The data section start

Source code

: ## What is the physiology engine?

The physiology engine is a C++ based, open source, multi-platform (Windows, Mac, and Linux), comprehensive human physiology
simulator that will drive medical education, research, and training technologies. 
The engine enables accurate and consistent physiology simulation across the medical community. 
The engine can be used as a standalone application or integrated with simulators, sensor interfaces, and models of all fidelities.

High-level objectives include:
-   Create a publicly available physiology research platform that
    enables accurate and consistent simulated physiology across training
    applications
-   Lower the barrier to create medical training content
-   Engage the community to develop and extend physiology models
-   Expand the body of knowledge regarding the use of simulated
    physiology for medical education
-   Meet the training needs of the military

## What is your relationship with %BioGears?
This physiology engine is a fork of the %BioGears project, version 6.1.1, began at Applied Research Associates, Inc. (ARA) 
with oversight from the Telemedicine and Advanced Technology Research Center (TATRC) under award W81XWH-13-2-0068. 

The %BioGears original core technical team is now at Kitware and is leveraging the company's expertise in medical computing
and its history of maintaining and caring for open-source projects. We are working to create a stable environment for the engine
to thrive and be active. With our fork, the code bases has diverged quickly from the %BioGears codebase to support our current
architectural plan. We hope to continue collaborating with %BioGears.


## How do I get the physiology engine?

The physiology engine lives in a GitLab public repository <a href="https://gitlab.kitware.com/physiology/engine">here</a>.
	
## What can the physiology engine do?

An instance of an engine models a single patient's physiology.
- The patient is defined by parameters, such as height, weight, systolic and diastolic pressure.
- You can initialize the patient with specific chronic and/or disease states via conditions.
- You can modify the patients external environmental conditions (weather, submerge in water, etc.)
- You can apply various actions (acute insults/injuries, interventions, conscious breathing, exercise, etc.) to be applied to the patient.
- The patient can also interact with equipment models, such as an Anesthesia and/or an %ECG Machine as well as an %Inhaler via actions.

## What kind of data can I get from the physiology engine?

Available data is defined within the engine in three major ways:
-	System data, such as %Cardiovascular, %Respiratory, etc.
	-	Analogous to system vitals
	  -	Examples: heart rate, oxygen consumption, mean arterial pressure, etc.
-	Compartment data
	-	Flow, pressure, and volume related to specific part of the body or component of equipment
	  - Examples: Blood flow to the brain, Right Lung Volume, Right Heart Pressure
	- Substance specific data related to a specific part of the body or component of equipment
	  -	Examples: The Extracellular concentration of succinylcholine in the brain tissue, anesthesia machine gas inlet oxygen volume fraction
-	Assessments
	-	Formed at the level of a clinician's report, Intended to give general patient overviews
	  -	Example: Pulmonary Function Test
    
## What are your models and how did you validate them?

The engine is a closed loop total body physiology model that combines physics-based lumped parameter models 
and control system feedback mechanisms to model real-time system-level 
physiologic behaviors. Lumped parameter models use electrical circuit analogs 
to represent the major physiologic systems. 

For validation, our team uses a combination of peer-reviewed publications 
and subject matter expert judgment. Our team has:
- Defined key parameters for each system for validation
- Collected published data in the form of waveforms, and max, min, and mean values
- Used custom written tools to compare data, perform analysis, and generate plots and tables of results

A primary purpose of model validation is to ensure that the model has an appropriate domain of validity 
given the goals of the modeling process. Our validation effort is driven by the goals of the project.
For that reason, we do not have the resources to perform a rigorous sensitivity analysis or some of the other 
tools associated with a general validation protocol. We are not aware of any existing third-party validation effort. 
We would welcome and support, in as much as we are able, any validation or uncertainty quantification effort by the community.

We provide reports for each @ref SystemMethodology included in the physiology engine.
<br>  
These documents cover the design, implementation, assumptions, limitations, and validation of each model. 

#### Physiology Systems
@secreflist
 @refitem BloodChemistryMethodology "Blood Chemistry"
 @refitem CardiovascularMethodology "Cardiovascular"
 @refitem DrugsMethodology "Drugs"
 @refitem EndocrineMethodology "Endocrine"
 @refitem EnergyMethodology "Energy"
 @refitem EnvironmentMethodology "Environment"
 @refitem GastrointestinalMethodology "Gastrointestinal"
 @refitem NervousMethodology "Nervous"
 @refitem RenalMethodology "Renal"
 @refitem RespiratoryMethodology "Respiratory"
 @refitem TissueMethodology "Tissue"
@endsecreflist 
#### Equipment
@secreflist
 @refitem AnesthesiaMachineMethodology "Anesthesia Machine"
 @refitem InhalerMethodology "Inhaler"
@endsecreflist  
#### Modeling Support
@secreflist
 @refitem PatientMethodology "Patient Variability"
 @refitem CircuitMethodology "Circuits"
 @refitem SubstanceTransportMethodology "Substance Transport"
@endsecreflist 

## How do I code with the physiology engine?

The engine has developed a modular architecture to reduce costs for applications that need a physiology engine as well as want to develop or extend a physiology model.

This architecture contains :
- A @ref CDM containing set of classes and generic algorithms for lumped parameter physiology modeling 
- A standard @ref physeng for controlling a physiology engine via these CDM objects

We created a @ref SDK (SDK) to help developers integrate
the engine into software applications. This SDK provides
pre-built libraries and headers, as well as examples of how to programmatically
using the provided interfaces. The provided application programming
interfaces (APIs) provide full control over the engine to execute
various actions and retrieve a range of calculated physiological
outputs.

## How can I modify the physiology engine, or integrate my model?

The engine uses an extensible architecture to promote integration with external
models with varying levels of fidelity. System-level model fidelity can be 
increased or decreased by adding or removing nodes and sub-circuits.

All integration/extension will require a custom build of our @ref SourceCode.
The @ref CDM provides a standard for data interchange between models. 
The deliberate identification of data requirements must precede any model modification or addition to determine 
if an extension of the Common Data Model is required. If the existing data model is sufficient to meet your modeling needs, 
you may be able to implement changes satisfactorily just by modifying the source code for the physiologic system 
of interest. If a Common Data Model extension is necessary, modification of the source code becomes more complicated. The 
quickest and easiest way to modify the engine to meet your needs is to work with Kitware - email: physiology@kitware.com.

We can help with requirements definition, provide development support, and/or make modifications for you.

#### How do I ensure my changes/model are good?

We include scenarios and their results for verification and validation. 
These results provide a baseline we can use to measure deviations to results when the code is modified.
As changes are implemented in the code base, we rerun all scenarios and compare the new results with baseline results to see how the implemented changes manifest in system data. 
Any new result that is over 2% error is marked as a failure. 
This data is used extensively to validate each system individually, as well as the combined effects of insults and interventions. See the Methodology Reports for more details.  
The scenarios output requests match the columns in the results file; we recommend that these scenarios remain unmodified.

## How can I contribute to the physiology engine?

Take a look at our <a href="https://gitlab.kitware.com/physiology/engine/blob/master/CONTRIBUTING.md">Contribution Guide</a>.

The data section end

# Exercise requirements
Apply a filter to the listing above so that only lines with "enables" are kept, and copy those lines.

# Written response
The engine enables accurate and consistent physiology simulation across the medical community. 
    enables accurate and consistent simulated physiology across training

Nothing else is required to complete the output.